Almost 70 years later, in the early 1970s, Lesperance was serving as a councillor for the rural municipality when the secretary of the organization approached him and asked whether he knew his late uncle was on display at the University of Montreal. The secretary's son was a doctor who learned of the Giant's whereabouts through an article in a medical journal.

A macabre tale was beginning to unfold.

It seems that if St. Louis doctors spent any time at all studying the body back in 1904, it wasn't much. The Giant's agent ended up with the corpse. He had it embalmed and asked the circus to pay transportation costs to Willow Bunch. The circus people refused.

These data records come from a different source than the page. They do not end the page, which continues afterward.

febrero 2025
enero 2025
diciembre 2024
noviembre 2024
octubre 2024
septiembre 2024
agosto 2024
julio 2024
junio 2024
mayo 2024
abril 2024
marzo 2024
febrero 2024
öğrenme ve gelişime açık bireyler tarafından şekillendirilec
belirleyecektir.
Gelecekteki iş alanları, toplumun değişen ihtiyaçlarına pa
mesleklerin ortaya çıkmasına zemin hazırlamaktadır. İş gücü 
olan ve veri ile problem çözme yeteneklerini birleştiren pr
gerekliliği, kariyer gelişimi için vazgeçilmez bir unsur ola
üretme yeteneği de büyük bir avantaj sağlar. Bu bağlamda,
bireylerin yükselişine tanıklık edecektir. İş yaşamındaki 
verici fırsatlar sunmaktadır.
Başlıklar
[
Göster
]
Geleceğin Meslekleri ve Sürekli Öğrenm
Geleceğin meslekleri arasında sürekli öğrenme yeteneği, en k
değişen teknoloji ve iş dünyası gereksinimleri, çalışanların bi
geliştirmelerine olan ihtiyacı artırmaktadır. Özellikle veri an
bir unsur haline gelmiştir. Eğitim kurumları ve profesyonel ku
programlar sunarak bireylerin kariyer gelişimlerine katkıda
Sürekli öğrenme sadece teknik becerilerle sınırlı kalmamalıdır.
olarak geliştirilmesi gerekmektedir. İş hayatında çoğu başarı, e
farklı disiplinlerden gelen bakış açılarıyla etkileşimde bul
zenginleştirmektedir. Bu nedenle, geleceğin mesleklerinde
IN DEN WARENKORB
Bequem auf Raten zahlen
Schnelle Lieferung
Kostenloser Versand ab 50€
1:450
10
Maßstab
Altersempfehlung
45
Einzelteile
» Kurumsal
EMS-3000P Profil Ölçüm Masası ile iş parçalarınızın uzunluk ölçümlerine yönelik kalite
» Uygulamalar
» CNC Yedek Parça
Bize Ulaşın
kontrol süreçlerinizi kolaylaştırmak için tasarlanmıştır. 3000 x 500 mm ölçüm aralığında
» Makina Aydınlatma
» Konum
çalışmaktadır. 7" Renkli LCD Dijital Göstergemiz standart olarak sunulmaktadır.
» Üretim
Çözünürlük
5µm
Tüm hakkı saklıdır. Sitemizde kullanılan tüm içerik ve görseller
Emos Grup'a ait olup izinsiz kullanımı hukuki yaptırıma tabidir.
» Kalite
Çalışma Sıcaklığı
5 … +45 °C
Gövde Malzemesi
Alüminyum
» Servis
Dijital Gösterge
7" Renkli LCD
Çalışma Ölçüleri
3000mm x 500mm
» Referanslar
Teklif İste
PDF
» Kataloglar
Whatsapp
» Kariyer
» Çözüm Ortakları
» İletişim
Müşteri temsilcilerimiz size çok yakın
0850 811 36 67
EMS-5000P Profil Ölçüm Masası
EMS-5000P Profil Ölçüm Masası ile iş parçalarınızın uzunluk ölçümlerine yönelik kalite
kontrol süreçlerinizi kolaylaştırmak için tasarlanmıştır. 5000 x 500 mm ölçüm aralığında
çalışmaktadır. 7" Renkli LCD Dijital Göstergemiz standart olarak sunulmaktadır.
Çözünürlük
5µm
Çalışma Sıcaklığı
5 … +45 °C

To recoup embalming expenses, the agent put the body on display and charged admission. The Giant's corpse eventually served as a promotional prop in the storefront windows of St. Louis' commercial district before it was transported to a Montreal museum around 1905.

The Eden Museum's new 'exhibit' was more than popular. A large number of Montrealers travelled to the city's core specifically to see the remains of the tallest man in the world, and their numbers were bolstered by a steady stream of curious passers-by. Flustered with the crowds, museum officials closed the display.

Another circus freak show was the next stop on the post-life tour. But even the Giant's considerable drawing power couldn't save the flagging enterprise. The circus went bankrupt and the corpse was abandoned in a warehouse.

One can only imagine the reactions - and dreams - of the children who uncovered the huge and decaying body while playing around the warehouse in 1907. The Giant's discarded body was claimed for research purposes by the University of Montreal.

Scientists at the university determined the Giant's extraordinary size was caused by a malfunctioning pituitary gland that effectively flooded his body with growth hormones - he was still growing when he died. They treated the corpse with chemical preservatives and for decades it was the featured exhibit of university tours, until Lesperance heard of the display.

In 1975, Lesperance went to Montreal.

"I had a niece living in Montreal, and we went to the university to see what we could do," he said.

"They had him in a glass case. He was naked. My niece told them 'that's no way to leave a person'. He might have been a Giant, but he was human."

Their intention to retrieve the Giant and return him to Willow Bunch for a proper burial was stymied, says Lesperance, by a chief doctor who claimed the body belonged to the university and was still required for research.

Lesperance recalled the doctor said: "What we can do is put him away so people don't come and laugh and make jokes anymore."

There was no such thing as off-the-shelf clothes for the Giant.
There was no such thing as off-the-shelf clothes for the Giant.

Lesperance and his niece believed they had no choice but to live with the decision, and they returned to their respective homes. But then some reporters got a hold of the story and began putting tough questions to university administrators, and asking Lesperance what he intended to do about the issue.

Lesperance said the doctor continued to stand firm. And since the Giant's surviving relatives weren't anxious to get involved in what they believed would be an expensive legal battle with the university, they let the matter ride.

The university maintained its position until 1989, when a decision was made to release the body if family ties could be proven, and if relatives were willing to accept the Giant's cremated remains.

"The way he was mummified, he could last forever," said Lesperance. "The doctor said that if we get that body and bury it, 100 years from now somebody could dig him out and he'd be the same as he is today. If he's cremated, he said, that'd be the end of it.

"We agreed."

So on July 7, 1990, as part of a family reunion that saw hundreds of visitors to the small town of Willow Bunch, the Giant was laid to rest. His ashes were buried near his statue in front of the Willow Bunch Museum. Inside, a display celebrates a life lived.